[No capítulo anterior: Madalena, prostituta, está morta na cena do Usina. Todos suspeitos, ninguém pode sair do local.]
Então fudeu, pensou o Contrera. Fudeu e fedeu. Não, ainda não fedeu; vai feder.
Enquanto isso, como toda vítima das circunstàncias, seria preciso ficar quieto, num canto qualquer, a rememorar, a recordar, a trazer de volta ao coração (re+cordare). Em que língua, não sei.
Se Madalena fosse viva, quem sabe lembrasse do seu élan interior momentos antes do crime. Não fora o que acontecera com Arguedas, o peruano, dias antes de enfiar aquele tiro de espingarda na cara. Em plena universidade. Deixou "El zorro de arriba y el zorro de abajo". "En la voz del charango y de la quena, lo oiré todo" 1. Quais seriam as vozes de Madalena? Quiçá nelas encontrássemos o buraco negro. Prostituição, buraco, xá pra lá.
Madalena quem sabe fosse uma moça de poucas palavras. Falar o que durante, afinal. Antes, tudo bem. "Isso eu não faço, isso outro só com camisinha, 2 reais a minha". Depois, "quer um cigarro? Pó, meu, nem fumar você sabe, não é assim, não, xá que eu te ensino". "Gostei de você, tão gentil". Como seria Madalena na cama? Qual nada, toda prostituta é igual. Pá-pum, que venha o outro. É preciso pagar a aeróbica.
Madalena quem sabe fosse daquelas moçoilas casadas disponíveis em pequenas cidades a todo consumidor eventual, insone ou não, como o Cioran da infància. "Aqui isso é absolutamente normal, amigo". "En la forma de pensar de aquel guardia descubrí el sentido común rumano y húngaro, el humor y mucho encanto" 2.
Contrera recordou então as conversas de corpo encurvado apoiado na bancada do puteiro com o leão-de-chácara romeno. Era engraçado ver todos aqueles mauricinhos babando na sala de espera para qualquer uma daquelas trabalhadoras do braço, das pernas, da boca, quando não de outros lugares.

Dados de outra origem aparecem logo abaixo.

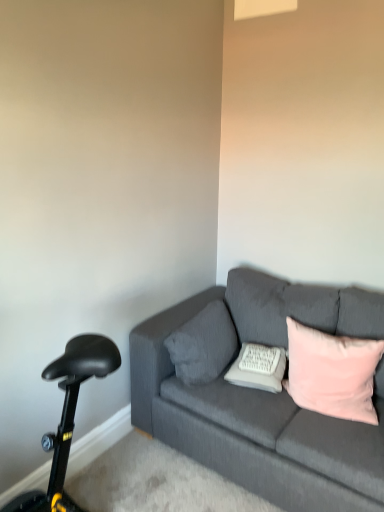
Question: From the image's perspective, is black plastic bicycle at lower left located above or below white textured pillow at center, the second pillow when ordered from right to left?

Choices:
 (A) above
 (B) below

Answer: (B)

Question: Considering the positions of black plastic bicycle at lower left and white textured pillow at center, the second pillow positioned from the left, in the image, is black plastic bicycle at lower left wider or thinner than white textured pillow at center, the second pillow positioned from the left,?

Choices:
 (A) thin
 (B) wide

Answer: (A)

Question: Which object is the farthest from the black plastic bicycle at lower left?

Choices:
 (A) textured gray pillow at center, which is counted as the 3th pillow, starting from the right
 (B) pink velvet pillow at right, marked as the first pillow in a right-to-left arrangement
 (C) white textured pillow at center, the second pillow when ordered from right to left
 (D) dark gray fabric couch at center

Answer: (B)

Question: Considering the real-world distances, which object is closest to the textured gray pillow at center, which is counted as the 3th pillow, starting from the right?

Choices:
 (A) white textured pillow at center, the second pillow positioned from the left
 (B) black plastic bicycle at lower left
 (C) pink velvet pillow at right, marked as the first pillow in a right-to-left arrangement
 (D) dark gray fabric couch at center

Answer: (A)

Valiam, cada uma, muitos daqueles. Muitos de si, inclusive, por quê não? Se não era vida aquilo, o que era? Era o jogo de sempre, toma lá, dá cá, não é mesmo.
Lembrou-se o Contrera também quão enlevante foi tirar o peso das costas ao sair do salão de gatos pingados que ouviam bocejantes aqueles comunicados sobre Hegel, Feuerbach, Schelling e o escambau no último encontro de filosofia. Perguntarão vocês, mas o que isso tem a ver com a história, afinal? Nada, não. A intenção é apenas fenomênica: comparar a leveza da brutalidade no puteiro passado com a leveza de se escapar da influência da palavra ignara ou ignota, essa inculcada pelo papo de qualquer especialista.
Se bem que fora por isso que o Arguedas estourara os miolos. índio de língua quechua, não tinha mais mundo a viver, apesar de ter ganho tantos prêmios por sua simpática obra. Em espanhol. Língua dos que mandavam. Dos que comiam as índias nas cocheiras, contra a vontade delas. Aqui, dizem, os estupros foram mais maneiros. Será? Não importa.
Madalena não mais falava. Quiçá falasse pouco, e mal, como todos. Quiçá falasse apenas palavrões, quiçá lembrasse das aulas sobre Camões, quem sabe fosse professora primária, como aquela, talvez no puteiro mais à vontade.
O pensamento ia e vinha, mas no salão nada mudava. Os movimentos da turma pareciam-me espectros, estertores de vidas que não conheciam o Moksa 3.
1 ARGUEDAS, José María. "El zorro de arriba y el zorro de abajo", in Un Mundo de Monstruos y de Fuego, Tierra Firme, CFE, 1993, pp. 187.
2 CIORAN, Conversaciones, Tusquets Editores, pp. 146.
3 A última das quatro metas de acordo com a filosofia indiana tradicional; redenção ou liberação espiritual. ZIMMER, Heinrich. Filosofias da índia, Editora Palas Athena, pp. 38.